Инициатива, рожденная в массах, была тотчас подхвачена наверху. Началось это, впрочем, вполне спонтанно, в Сан—Мартин–дель–Рей, годом ранее разбомбленном имперской авиацией. Под предлогом ремонтных работ власти отказались размещать клетку на площади, и после долгих прений «карателя» выставили у городской свалки, куда в это время как раз свезли тухлое мясо с бойни и гнилые овощи с рынка. Три дня Авельянеда провел, созерцая изысканейшие отбросы и страдая от вони на равных с карабинерами, которые вынуждены были повязать на лица смоченные в одеколоне платки. Жители города не почтили каудильо своим присутствием, и все три дня его единственными зрителями были бродячие псы да обитатели двух–трех бедных домишек, обращенных окнами на злосчастную свалку.
Примеру Сан—Мартин–дель–Рей последовали другие города. И если раньше они боролись за право первыми принять свергнутого тирана, то теперь старались превзойти друг друга в искусстве унижения и оплевывания.
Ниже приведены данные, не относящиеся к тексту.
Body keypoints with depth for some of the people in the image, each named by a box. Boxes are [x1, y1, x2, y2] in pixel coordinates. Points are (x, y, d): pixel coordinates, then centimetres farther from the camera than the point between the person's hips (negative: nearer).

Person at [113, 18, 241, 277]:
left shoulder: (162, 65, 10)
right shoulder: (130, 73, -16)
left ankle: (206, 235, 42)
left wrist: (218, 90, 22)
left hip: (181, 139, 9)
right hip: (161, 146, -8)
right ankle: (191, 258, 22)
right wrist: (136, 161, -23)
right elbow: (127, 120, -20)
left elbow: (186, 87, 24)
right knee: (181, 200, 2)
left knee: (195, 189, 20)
В столице Кантабрии над каудильо провели театрализованный суд. Беленый, как смерть, судья в парике из пакли зачитал приговор, в котором постановление Республики о пожизненном заключении отменялось, а сам диктатор приговаривался к смертной казни через повешение. Расправу учинили тут же, на Пласа—Портикада, под рев и пыхтение оркестра, в потешной манере исполнявшего имперский гимн. На глазах у Авельянеды его двойника — толстобрюхого увальня с выражением комичного ужаса на лице (творение кукольника Альфиери) — возвели на импровизированный эшафот и вздернули рядом с чучелом Рохи, из тряпичной пасти которого свисал фиолетовый говяжий язык. Казнь плавно перетекла в праздничное гулянье, публику развлекали шпагоглотатели и мимы, а на удавленниках раскачивались облепившие виселицу ребятишки.
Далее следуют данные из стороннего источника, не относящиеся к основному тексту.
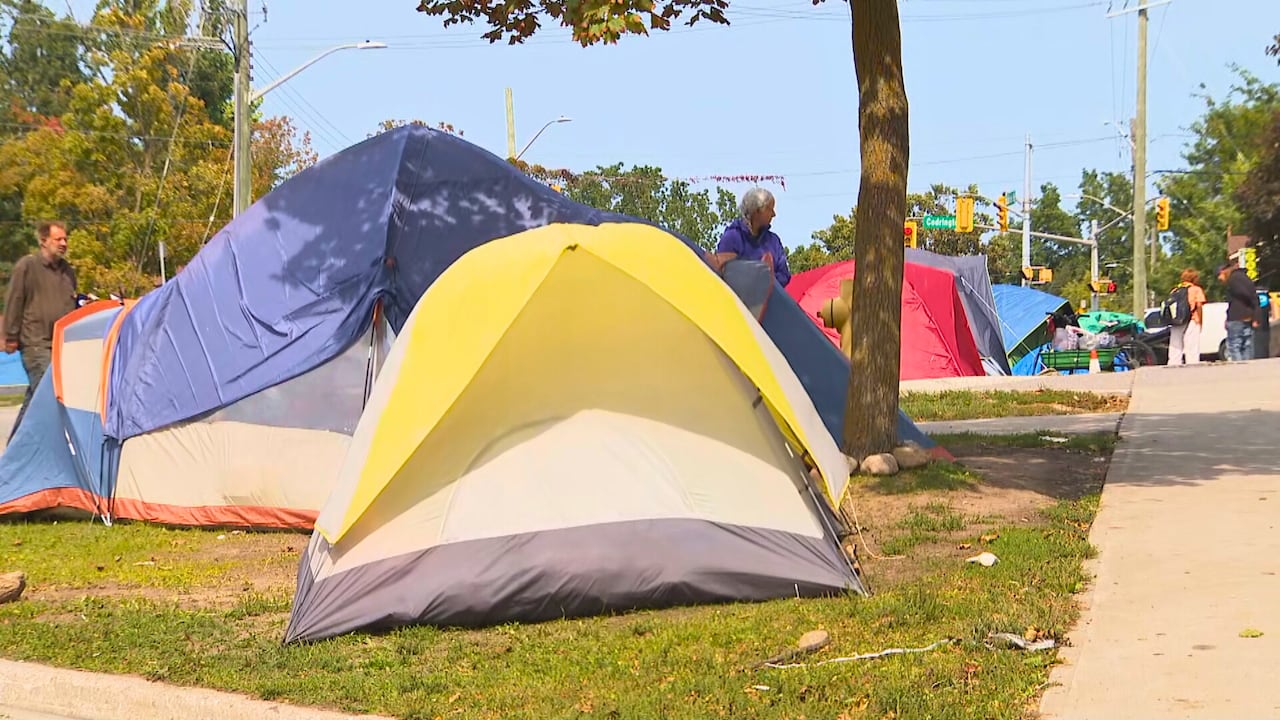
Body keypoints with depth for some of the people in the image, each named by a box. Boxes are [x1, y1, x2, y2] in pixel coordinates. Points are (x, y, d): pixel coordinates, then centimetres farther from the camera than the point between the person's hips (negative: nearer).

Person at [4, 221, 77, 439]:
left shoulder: (67, 270, 15)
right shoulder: (27, 266, -4)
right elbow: (14, 303, -5)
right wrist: (11, 337, -7)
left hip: (62, 345, 7)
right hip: (36, 344, -6)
Власти Витории ввели временный запрет на въезд в центр города грузовых машин, и на площадь клетку доставляли в повозке, запряженной тремя холощеными ослами. Виторийцы осыпали диктатора фасолью и рисом, «дарами кроткой басконской земли, вновь приветствующей своего титулованного врага».
Нарастая подобно приливу, эта эпопея глумления достигла своего apogeo в Барселоне, где отцы города, не пожелав, по их собственному выражению, вторично осквернять священную каталонскую землю, нашли весьма остроумный способ предъявить узника толпе. Клетку поставили на открытую платформу трамвая и целый день возили по Гран—Виа-Диагональ и сопредельным улицам, взятым под усиленную полицейскую охрану. Горожане вскидывали руку в испанском приветствии и кричали «Вива!», парадируя его торжественный въезд в Барселону десятилетней давности, когда черногвардейцы согнали их на проспект для демонстрации каудильо верноподданнического восторга. Трамвай весело трезвонил на поворотах, толпа дружно ухала в ответ, и отовсюду — с тротуаров, из окон, с балконов и крыш в клетку летели финики и монеты, плевки и апельсиновая кожура, грязные носки и куриные кости — многошумный праздничный ливень, барабанивший по решетке как бы в память о тех временах, когда точно так же, стуча и шлепая по стеклу, в его темно–синюю «Испано—Сюизу» летели цветы и надушенные дамские подвязки…
«Гастролирующий тиран» — так его прозвали газетчики — стал отныне развлечением для толпы. Его чучела больше не вешали и не сжигали, им устраивали потешные свадьбы, на которых невестой была молодая откормленная свинья, а посаженным отцом — старый бородатый козел в цилиндре и концертном костюме с муаровыми лацканами. С ним держались запанибрата, в клетку швыряли медяки и стекляшки с криками: «Эй, малыш! Спляши румбу, ну чего тебе стоит!». Его фигурками — комичной, преувеличенной толщины — украшали двери и вывески мясных лавок, а в булочных выпекали маленького сдобного каудильо по двадцать сентимо за штуку, эти плюшки шли нарасхват, так же, как и подметки с его тисненым портретом.
Впрочем, изменилось не только отношение к Авельянеде — изменился сам испанский народ. Та первая ненависть — ненависть голодных — придавала им благородства, теперь же его окружал отъявленный сброд, площадная чернь самого последнего разбора. От этих гуннов, упивающихся своей властью над пленником, нечего было ждать спасения. Авельянеда не знал, что по ненависти можно тосковать. От ярости, от гнева еще можно было перекинуть мостик назад к любви, вспять к обожествлению и восторгу, но от глумления — никогда. Народ ни за что не склонится перед тем, на кого хоть раз легла тень его обезьяньей усмешки.
Но спуск на дно преисподней еще не был полностью завершен. То была только прихожая — подлинная геенна со всеми ее огненными радостями ждала его впереди.